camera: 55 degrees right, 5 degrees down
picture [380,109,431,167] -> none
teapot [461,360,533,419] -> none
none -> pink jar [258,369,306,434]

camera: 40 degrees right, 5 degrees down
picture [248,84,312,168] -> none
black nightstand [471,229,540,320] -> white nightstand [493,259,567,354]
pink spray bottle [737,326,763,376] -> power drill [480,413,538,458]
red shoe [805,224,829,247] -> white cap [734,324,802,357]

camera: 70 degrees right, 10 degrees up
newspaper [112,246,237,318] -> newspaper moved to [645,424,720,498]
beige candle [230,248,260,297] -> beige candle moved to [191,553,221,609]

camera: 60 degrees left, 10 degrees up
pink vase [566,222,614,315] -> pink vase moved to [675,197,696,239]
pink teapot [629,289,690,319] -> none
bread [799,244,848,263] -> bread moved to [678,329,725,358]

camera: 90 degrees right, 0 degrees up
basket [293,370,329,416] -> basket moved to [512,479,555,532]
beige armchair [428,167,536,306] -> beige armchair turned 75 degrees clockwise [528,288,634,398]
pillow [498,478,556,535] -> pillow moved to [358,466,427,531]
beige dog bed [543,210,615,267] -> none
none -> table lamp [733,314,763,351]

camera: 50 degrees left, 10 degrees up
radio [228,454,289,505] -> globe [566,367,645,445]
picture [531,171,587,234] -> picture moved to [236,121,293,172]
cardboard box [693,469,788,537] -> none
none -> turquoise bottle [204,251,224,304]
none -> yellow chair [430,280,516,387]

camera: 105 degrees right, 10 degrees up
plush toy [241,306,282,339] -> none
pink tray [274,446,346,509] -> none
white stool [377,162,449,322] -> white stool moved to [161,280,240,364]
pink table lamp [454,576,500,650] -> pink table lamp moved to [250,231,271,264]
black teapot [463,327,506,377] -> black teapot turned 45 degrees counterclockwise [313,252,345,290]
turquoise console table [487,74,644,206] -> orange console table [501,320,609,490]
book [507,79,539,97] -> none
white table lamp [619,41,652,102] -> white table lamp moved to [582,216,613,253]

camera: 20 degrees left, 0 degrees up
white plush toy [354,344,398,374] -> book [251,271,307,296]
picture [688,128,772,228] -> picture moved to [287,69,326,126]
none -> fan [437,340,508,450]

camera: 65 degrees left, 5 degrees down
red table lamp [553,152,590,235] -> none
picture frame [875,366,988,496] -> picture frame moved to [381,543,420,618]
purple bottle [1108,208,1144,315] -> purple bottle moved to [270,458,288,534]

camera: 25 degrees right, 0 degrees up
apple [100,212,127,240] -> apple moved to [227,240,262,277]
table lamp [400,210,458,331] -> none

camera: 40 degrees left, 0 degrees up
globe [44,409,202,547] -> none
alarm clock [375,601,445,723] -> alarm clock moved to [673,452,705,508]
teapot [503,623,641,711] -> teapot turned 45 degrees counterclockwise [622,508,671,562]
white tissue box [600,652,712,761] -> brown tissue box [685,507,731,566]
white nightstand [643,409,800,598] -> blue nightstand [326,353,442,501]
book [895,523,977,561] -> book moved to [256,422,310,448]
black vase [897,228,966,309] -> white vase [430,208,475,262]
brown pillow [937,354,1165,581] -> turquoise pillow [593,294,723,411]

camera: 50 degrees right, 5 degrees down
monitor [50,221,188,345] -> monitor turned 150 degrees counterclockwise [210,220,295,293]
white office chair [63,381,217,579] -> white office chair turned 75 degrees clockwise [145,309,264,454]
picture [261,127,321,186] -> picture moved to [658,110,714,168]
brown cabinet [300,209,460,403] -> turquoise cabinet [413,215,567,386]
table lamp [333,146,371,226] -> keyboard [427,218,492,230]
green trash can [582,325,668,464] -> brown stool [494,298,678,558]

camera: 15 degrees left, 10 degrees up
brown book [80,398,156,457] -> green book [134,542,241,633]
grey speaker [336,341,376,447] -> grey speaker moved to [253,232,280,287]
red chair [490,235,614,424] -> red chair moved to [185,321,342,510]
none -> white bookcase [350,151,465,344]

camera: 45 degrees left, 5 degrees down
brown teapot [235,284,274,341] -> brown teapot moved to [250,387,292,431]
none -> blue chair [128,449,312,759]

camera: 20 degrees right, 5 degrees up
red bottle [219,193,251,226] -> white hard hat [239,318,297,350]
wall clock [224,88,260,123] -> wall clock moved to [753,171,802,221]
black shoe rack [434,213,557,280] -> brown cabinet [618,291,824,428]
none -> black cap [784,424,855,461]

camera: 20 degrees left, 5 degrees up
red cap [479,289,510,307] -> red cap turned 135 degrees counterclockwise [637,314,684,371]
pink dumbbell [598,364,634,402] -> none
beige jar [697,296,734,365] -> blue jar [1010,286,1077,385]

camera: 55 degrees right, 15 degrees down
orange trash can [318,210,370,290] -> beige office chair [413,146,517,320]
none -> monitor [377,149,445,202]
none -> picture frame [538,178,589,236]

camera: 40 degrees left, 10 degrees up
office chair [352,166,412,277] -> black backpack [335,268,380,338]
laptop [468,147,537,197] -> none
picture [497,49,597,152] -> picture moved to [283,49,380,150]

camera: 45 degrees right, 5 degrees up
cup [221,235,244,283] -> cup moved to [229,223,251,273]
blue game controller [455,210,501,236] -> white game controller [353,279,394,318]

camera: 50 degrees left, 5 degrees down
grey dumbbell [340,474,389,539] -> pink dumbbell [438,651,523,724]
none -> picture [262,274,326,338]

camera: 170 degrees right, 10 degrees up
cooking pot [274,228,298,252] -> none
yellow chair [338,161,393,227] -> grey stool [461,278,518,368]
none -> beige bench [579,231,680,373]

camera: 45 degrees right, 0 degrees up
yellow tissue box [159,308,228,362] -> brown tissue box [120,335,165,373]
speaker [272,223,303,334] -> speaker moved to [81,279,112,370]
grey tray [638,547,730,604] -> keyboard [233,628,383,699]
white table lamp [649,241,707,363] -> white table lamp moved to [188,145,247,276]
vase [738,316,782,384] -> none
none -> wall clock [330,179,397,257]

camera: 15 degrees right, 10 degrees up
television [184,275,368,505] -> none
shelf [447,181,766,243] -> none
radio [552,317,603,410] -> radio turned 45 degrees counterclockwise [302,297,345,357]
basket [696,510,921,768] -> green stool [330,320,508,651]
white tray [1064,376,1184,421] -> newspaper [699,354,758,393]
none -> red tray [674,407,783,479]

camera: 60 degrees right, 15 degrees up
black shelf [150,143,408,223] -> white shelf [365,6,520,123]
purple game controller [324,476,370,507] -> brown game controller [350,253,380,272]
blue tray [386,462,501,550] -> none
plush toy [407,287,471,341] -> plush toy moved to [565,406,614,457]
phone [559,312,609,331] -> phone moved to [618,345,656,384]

* Work order *
Looking at the entries above, work out how many lines contain "down", then reply with that number and no other words.

* Written answer *
7